[TASK MATERIAL — start]

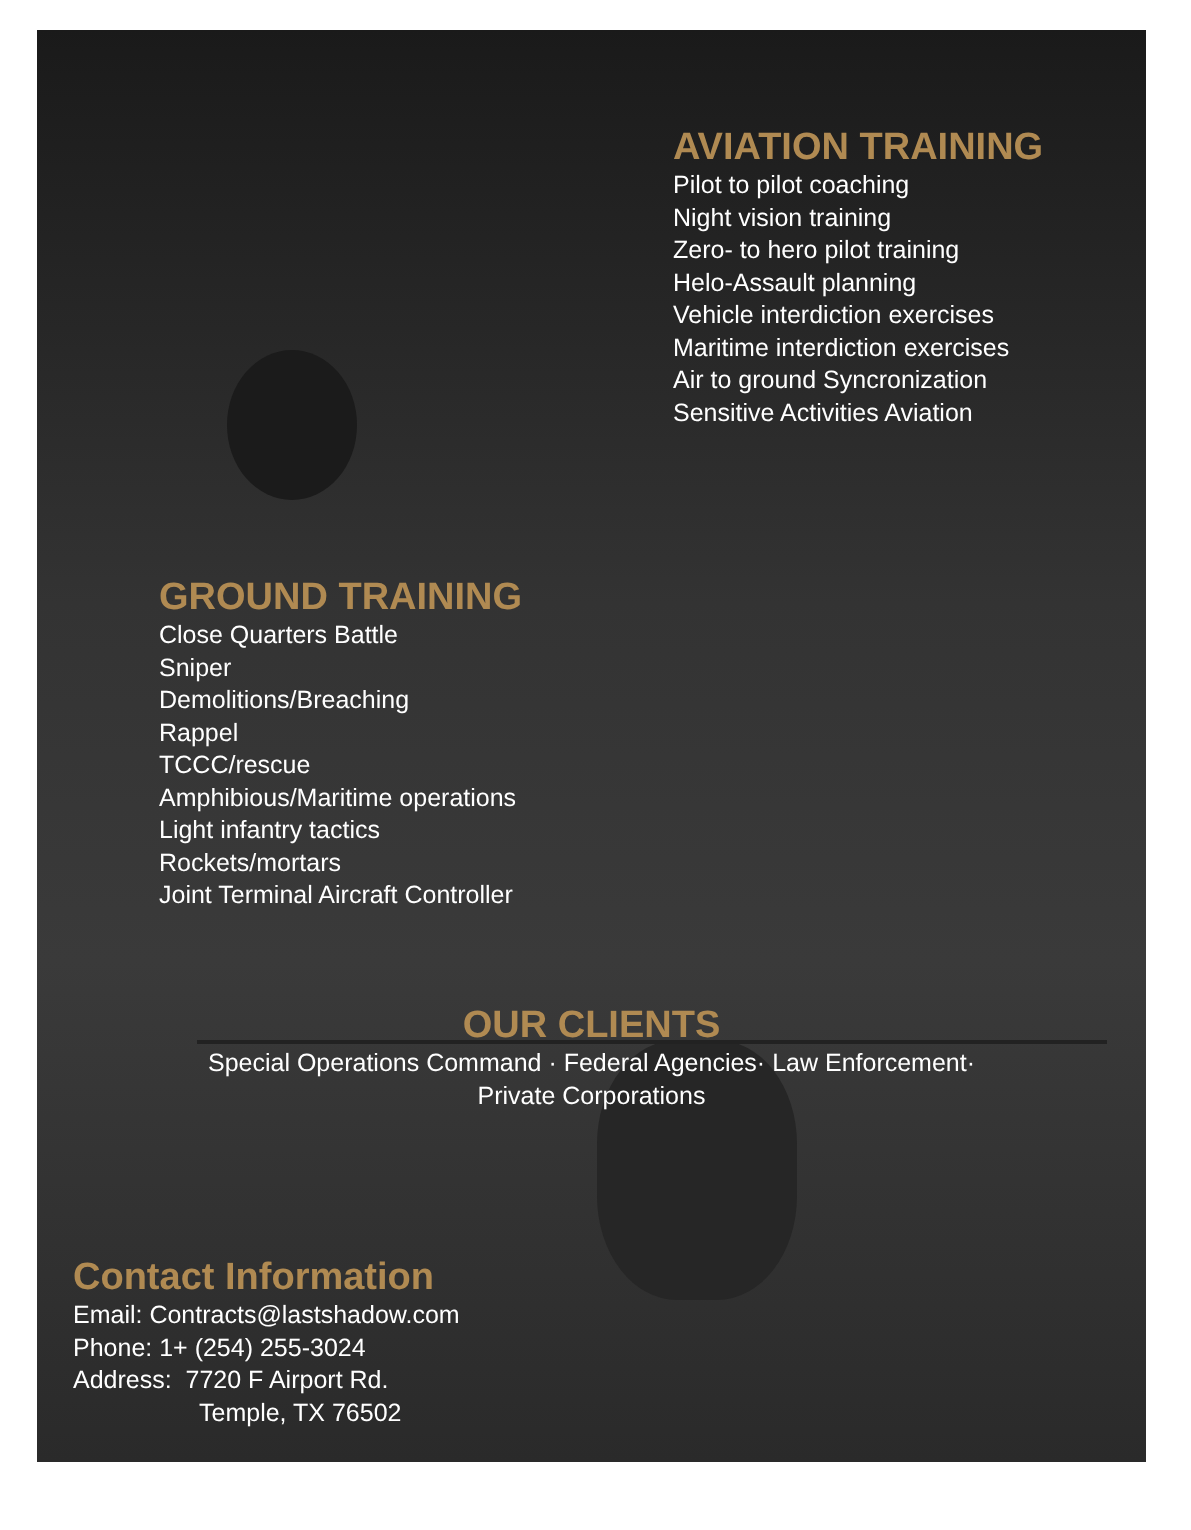AVIATION TRAINING
Pilot to pilot coaching
Night vision training
Zero- to hero pilot training
Helo-Assault planning
Vehicle interdiction exercises
Maritime interdiction exercises
Air to ground Syncronization
Sensitive Activities Aviation
GROUND TRAINING
Close Quarters Battle
Sniper
Demolitions/Breaching
Rappel
TCCC/rescue
Amphibious/Maritime operations
Light infantry tactics
Rockets/mortars
Joint Terminal Aircraft Controller
OUR CLIENTS
Special Operations Command · Federal Agencies· Law Enforcement·
Private Corporations
Contact Information
Email: Contracts@lastshadow.com
Phone: 1+ (254) 255-3024
Address: 7720 F Airport Rd.
Temple, TX 76502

[TASK MATERIAL — finish]

◆ TO DO ◆
Return every line of the data above exactly, and omit all pictures.

◆ EXERCISE SOLUTION ◆
AVIATION TRAINING
Pilot to pilot coaching
Night vision training
Zero- to hero pilot training
Helo-Assault planning
Vehicle interdiction exercises
Maritime interdiction exercises
Air to ground Syncronization
Sensitive Activities Aviation
GROUND TRAINING
Close Quarters Battle
Sniper
Demolitions/Breaching
Rappel
TCCC/rescue
Amphibious/Maritime operations
Light infantry tactics
Rockets/mortars
Joint Terminal Aircraft Controller
OUR CLIENTS
Special Operations Command · Federal Agencies· Law Enforcement·
Private Corporations
Contact Information
Email: Contracts@lastshadow.com
Phone: 1+ (254) 255-3024
Address: 7720 F Airport Rd.
Temple, TX 76502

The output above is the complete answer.